HARRISON COUNTY, MS (WLOX) - By boosting manpower, Harrison County is hoping to put more muscle behind its anti-litter laws. In recent months, several district supervisors have hired officers responsible, in part, for responding to citizen complaints about illegal dump sites.
Just a few feet from a small cemetery on Stephen Earl Road is a dumping ground for someone's unwanted belongings.
"Most of the time it's on public land," said Harrison County Patrol Officer Rena Wiggins. "Little back roads where they think there's not a house or a residence. They think they can get away with dumping it there."
Wiggins' mission is to use the laws to get rid of eyesores. On public property, she coordinates with county crews to get dump sites picked up. On private land, she works with the property owner to clean up the site and, if necessary, issues a citation.
"Citizens don't want this in their community," Wiggins said. "They don't want the odors, or the smells, or the mosquitoes, or the things this attracts and creates.

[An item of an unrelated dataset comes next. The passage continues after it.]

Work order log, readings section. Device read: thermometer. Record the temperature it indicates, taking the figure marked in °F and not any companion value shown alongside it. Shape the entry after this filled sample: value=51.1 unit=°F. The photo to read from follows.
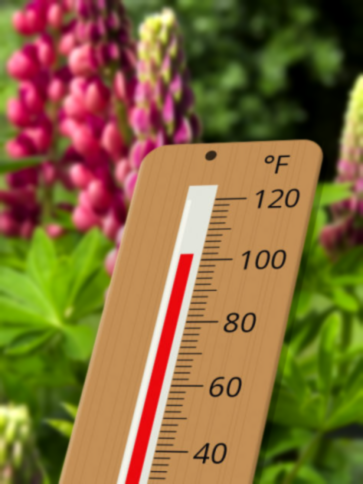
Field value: value=102 unit=°F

They just want a clean neighborhood to live in and this is how we can serve our citizens."
Dump site complaints go first to the Harrison County Beautification Commission. The director says people should notice a difference between the efficiency of the officers and how complaints were handled before through the code office.

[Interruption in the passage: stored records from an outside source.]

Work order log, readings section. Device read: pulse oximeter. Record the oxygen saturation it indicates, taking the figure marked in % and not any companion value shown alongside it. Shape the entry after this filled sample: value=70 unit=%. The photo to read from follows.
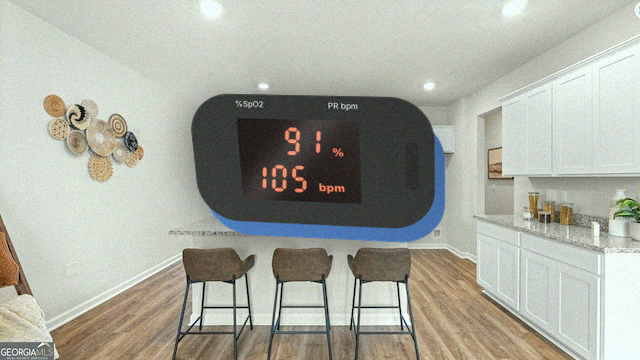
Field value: value=91 unit=%
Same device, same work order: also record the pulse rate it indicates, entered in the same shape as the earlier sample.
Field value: value=105 unit=bpm
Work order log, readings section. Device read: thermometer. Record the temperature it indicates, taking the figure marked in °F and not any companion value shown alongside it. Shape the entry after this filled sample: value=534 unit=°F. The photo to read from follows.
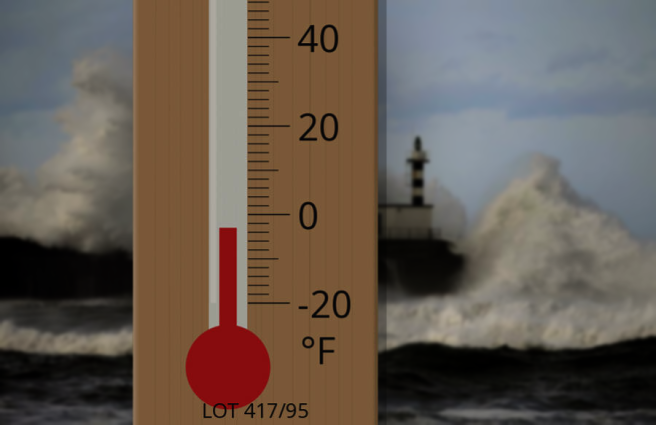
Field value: value=-3 unit=°F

Beautification Director Jolie Machado said, "They're seeing that we've got signs posted and we're working to resolve the matter. I think people will be really pleased how quickly we're taking care of their complaints."
One of the things that really bothers county leaders is the kind of things they're finding in these dumps sites. Clothing, shoes, purses, things that could easily go into the trash.
"Whatever they don't want in their yard, in their trash can, they put it off on someone else. It's someone else's problem," said Wiggins.